I have never felt better in my skin than I did while pregnant. I think a lot of people would think I'm actually insane for saying that — but you are only obligated to yourself and your baby in that moment. I just felt really powerful, and I was in awe at what biology was doing.
And then, after you have your baby, you're just in awe at how you still look pregnant! It's a long and hard-fought process to get back to feeling strong in my skin. But you also re-evaluate yourself, because you're version 2.0 now. You are infinitely better, but you are infinitely different. I think you have to take that time and be easy on yourself.
There are absolutely days when you look in the mirror and the shape of your face changes, your features change, your complexion changes. You are obviously gaining weight. Your clothes don't fit the right way. It can be really hard to adjust to having a completely different sense of self. I think maybe because I had been overweight before, I wasn't as alarmed by that.
I love being pregnant, but I know the pressure — especially being on camera, where it adds 15 pounds, and being a woman in today's culture where the expectation is to bounce back immediately. You do see examples of that, and God bless them if it's natural and they just nursed it all away. Great! But that wasn't my experience. And I felt that if I was feeling that inadequacy, then that couldn't just be me. There were definitely other women going through that.

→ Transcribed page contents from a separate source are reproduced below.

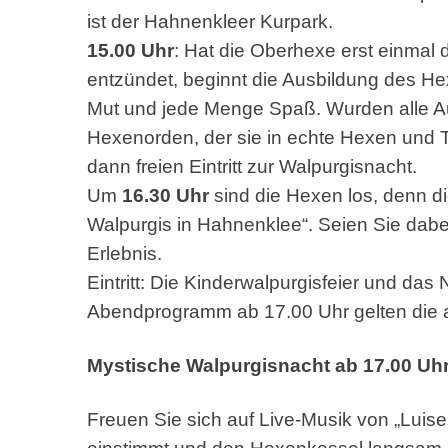
ist der Hahnenkleer Kurpark.
15.00 Uhr
: Hat die Oberhexe erst einmal 
entzündet, beginnt die Ausbildung des H
Mut und jede Menge Spaß. Wurden alle Au
Hexenorden, der sie in echte Hexen und 
dann freien Eintritt zur Walpurgisnacht.
Um
16.30 Uhr
sind die Hexen los, denn d
Walpurgis in Hahnenklee“. Seien Sie dabei
Erlebnis.
Eintritt: Die Kinderwalpurgisfeier und da
Abendprogramm ab 17.00 Uhr gelten die au
Mystische Walpurgisnacht ab 17.00 Uh
Freuen Sie sich auf Live-Musik von „Luis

And so in February, (when Oz was body-shamed after posting a bikini photo on Instagram) my son was only a year and some months old. It wasn't my No. 1 focus to get back in shape immediately. It's not about giving yourself leeway to never be in optimal shape again, but it's also not about making yourself feel that you have to be in hiding until you get there. But that's what killed me — some of the comments from women said, "Well, if I still looked like that a year after giving birth, I wouldn't be wearing that bathing suit!" And that to me is a really tricky slope. Because if you have that much insecurity and you have that much self-hatred, you're going to project that onto everything you do.
I wrote my first book, "The Dorm Room Diet," about my experience being a 180-pound graduating high school senior going into my freshman year of college, realizing that the freedom college represented also came with responsibility. I lost 40 pounds. I created a healthy lifestyle plan that really works, and I wanted to share that with my peers.

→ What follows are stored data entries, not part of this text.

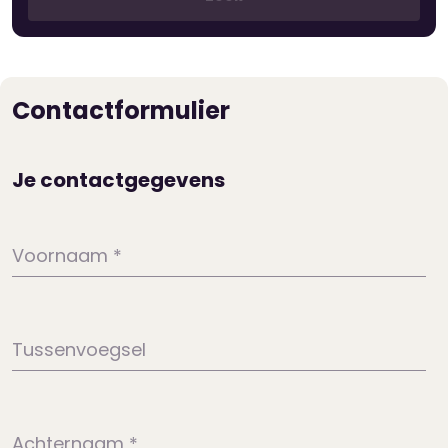
Contactformulier
Je contactgegevens
Voornaam
*
Tussenvoegsel
Achternaam
*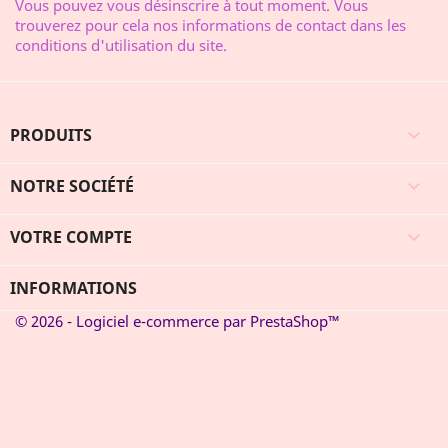
Vous pouvez vous désinscrire à tout moment. Vous
trouverez pour cela nos informations de contact dans les
conditions d'utilisation du site.
PRODUITS

NOTRE SOCIÉTÉ

VOTRE COMPTE

INFORMATIONS
© 2026 - Logiciel e-commerce par PrestaShop™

Until that point, I felt like being overweight was a cross to bear, especially being overweight in my family. I thought that was something I was always going to have to deal with. Instead, the experience of struggling with my weight, finding a way to be happy and healthy in my own skin, to maintain my love of food but do so in a way that was supporting me, gave me a career.
I want people who follow me to see that I'm living my real life. My favorite part is when people see that I'm not a naturally thin girl and I obviously don't bounce back quickly, so when things work for me, they know it's going to work for them, too. That's been really empowering for me. I want people to feel like they can learn something — and have fun with it.
As told to Rheana Murray. This essay has been edited and condensed for clarity.